■ Problem to work on ■
Every entry is to be returned exactly as it stands; the pictures are to be dropped.

■ Supplied data ■

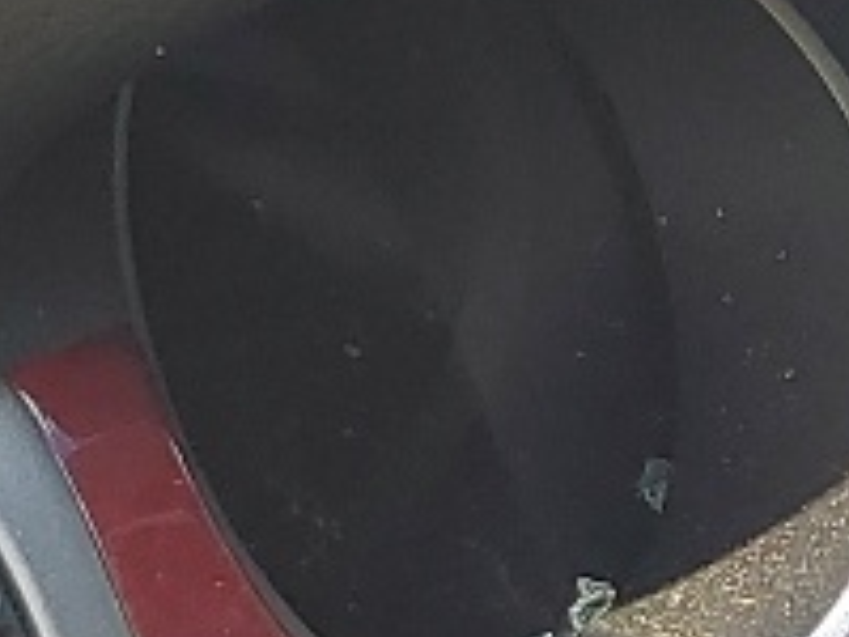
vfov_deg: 7.1
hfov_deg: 9.4
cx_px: 913
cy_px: 786
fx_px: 5101
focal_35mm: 208
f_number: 1.5
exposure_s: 1/435
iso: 50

■ Result below ■
vfov_deg: 7.1
hfov_deg: 9.4
cx_px: 913
cy_px: 786
fx_px: 5101
focal_35mm: 208
f_number: 1.5
exposure_s: 1/435
iso: 50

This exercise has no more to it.